Giving too many arguments to a function in Haskell

Question

In Haskell, I can give too few arguments to a function to get back a curried function:

-- the addition function
Prelude> :t (+) 
(+) :: Num a => a -> a -> a

-- curried with its first argument => the increment function
Prelude> :t (+) 1
(+) 1 :: Num a => a -> a

-- supplied with both arguments => the result
Prelude> :t (+) 1 2
(+) 1 2 :: Num a => a

But what do I get when I supply too many arguments?

Prelude> :t (+) 1 2 3
(+) 1 2 3 :: (Num a, Num (a -> t)) => t

What is this, does it have a name, and is it useful for anything?

Answer 1

It's useful to think about it this way. You always give exactly one argument to a function. f a b is exactly equivalent to (f a) b.

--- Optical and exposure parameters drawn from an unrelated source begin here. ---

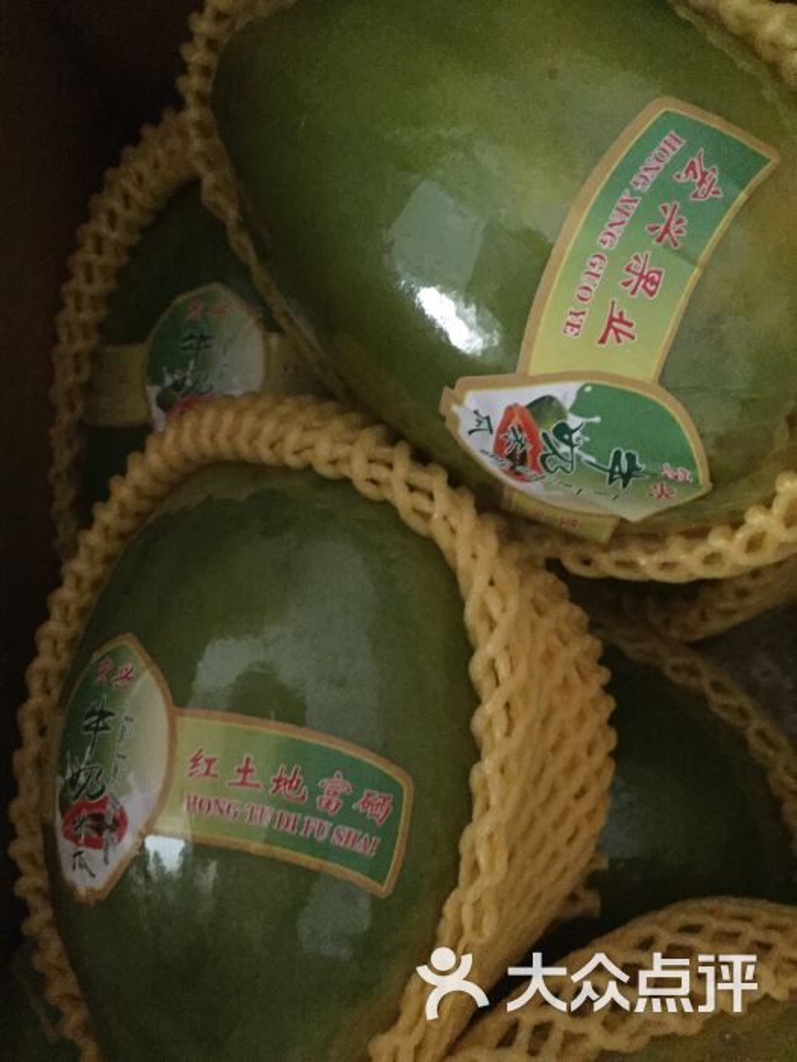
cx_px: 398
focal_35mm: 29
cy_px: 531
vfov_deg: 61.7
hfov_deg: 48.2
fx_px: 890
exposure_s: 1/17
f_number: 2.2
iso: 1600
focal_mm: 4.15
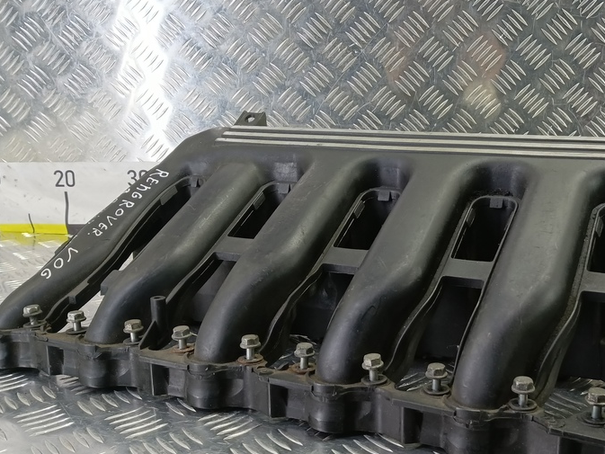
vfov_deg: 40.7
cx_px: 401
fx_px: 612
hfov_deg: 51.7
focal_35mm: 35
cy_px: 253
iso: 228
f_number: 1.6
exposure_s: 1/50
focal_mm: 4.11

So (+) 1 2 3 is the same as

 (((+) 1) 2) 3

Now we know what ((+) 1) 2 is, it's the same as (+) 1 2 or 1 + 2 which is just 3. So the expression boils down to 3 3.

How come it's not an error?

Integer literals in Haskell are overloaded. 3 could be of any type, provided this type has a Num instance. There is nothing illegal to give a Num instance to a function type either. The type inferencer tells you just that:

(Num a, Num (a -> t)) => t

This can be read as

For any type a which has a Num instance, and any type a->t which also has a Num instance, the expression in question has type t.

Of course in practice such instances are unlikely, but one can in principle define them, and make the expression (+) 1 2 3 evaluate to a well-defined value.

Answer 2

In general, you just get an error, because the result of applying a function to "enough" arguments does not produce a value that can be applied to another value as a function.

> (++) [1] [2] [3]

<interactive>:1:1: error:
    • Couldn't match expected type ‘[Integer] -> t’
                  with actual type ‘[Integer]’
    • The function ‘(++)’ is applied to three arguments,
      but its type ‘[Integer] -> [Integer] -> [Integer]’ has only two
      In the expression: (++) [1] [2] [3]
      In an equation for ‘it’: it = (++) [1] [2] [3]
    • Relevant bindings include it :: t (bound at <interactive>:1:1)

In the case of (+), though, the return value can be of any type that has an instance of Num. Since (+) 1 2 has type Num a => a, then if a -> t also had an instance of Num, it would be fine to assume that (+) 1 2 could be applied again to a third value. This is a demonstration that type classes are open.